COVID vs Economy Part I

Myths & Analytical Shortcomings

Aug 31st, 2020

Foremost, a disclosure of my experience and the inherited bias when discussing epidemiological topics:  though neither an MD nor an MPH, my Princeton thesis studied the AIDS pandemic in Tanzania.  A 137-page analysis, it chronicled the disparity between normative treatment policies and the actual patient-level results in various hospitals.  It involved two summers of field research in Dar Es Salaam, where I witnessed the intimate and widespread destruction of human life by multiple diseases.  With levels of poverty, comorbidity, and medical resource shortages unseen by the developed world in generations, my exposure to pandemics has been colored by the most unforgiving realities of biological ruthlessness.  It is a perspective forged in the crucible of humanity’s most dire struggles against its deadliest diseases; an attitude stripped of its privileged first-world veneer; and an epistemic position derived from witnessing a wider range of human suffering than most Americans will ever know is possible. 

Therefore, my outlook regarding the current SARS-CoV-2 (aka: novel coronavirus/COVID-19) is one marked by increased sensitivity to the power of pandemics.  And yet perhaps a simultaneously more sensitive and more cosmopolitan perspective is exactly what is needed during this time of crisis.  Maybe the nuance provided by a less provincial mindset is precisely what can shed new light on America’s strained and tragic response to the disease. 

To start with the most sobering fact:  America has a mere 4% of the world’s population, but boasts more than 20% of its COVID deaths.  Alarmingly, the American death count exceeds the next nearest country by an astounding 53%.  Even more tragic is the fact that this has all occurred in spite of America’s vaunted status as the country with the world’s largest GDP, the most medical device patents, the largest pharmaceutical market, and indeed the highest expenditure on medical care of any country in the world.  Something fundamentally doesn’t add up. 

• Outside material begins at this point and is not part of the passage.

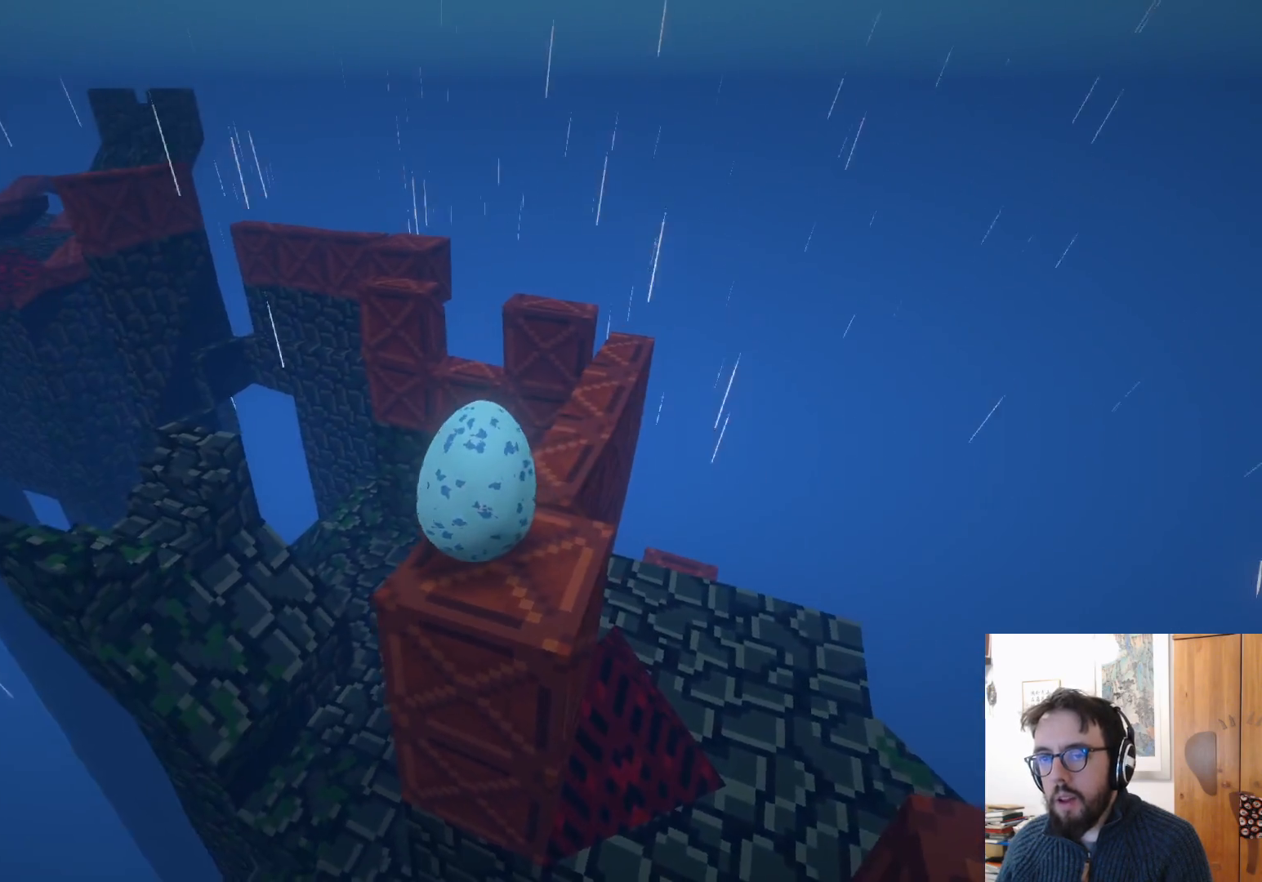
{"buttons": [], "left_stick": "center", "right_stick": "down-right", "events": [[67, "left_stick", "down-right"], [317, "left_stick", "center"], [350, "right_stick", "right"], [467, "right_stick", "down-right"]]}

Explanatory models for this colossal mismatch between medical potential (i.e. - the ability to stop a pandemic) and medical outcome (i.e. – the grim reality of leading the world in COVID deaths) are as numerous as they are tragic.  They include: widespread policy failures, inadequate medical insurance/medical access, systemic racial disparities, an increasingly obese population, among others.  It is a multifaceted miscarriage of humanity.   

Popular COVID Myths

As plenty has already been written on the aforementioned explanatory models, this analysis focuses on one phenomenon:  the myths perpetuated by a society.  Myths exist as a subset of culture, and where culture is defined as the shared set of values among a given population.  Myths are perpetuated by their repetition, particularly by those in authoritative positions and on high-transmissibility platforms like social media.  And unfortunately, the myths surrounding COVID have had a devastating effect on both the physical, psychological, and economic health of America.

Some of the myths are easier to spot than others, and with common sense and basic scientific knowledge one may overcome these erroneous – and dangerous – conclusions.  Much as an educated sub-Saharan African should realize that supernatural witchcraft cannot prevent an HIV infection, an equally educated American should realize that ingesting bleach cannot prevent a COVID infection.  And yet nearly 50 Americans in North Texas imbibed the disinfectant in August alone.

Other myths are harder to pinpoint, and may seem all the more attractive given the absurdity of competing myths.  Even more troubling is that these myths are often perpetuated by smart, well educated, and/or influential people.  What follows is an examination of some of these common American myths, and a combination of simple logic and empiricism to expose them for their faults.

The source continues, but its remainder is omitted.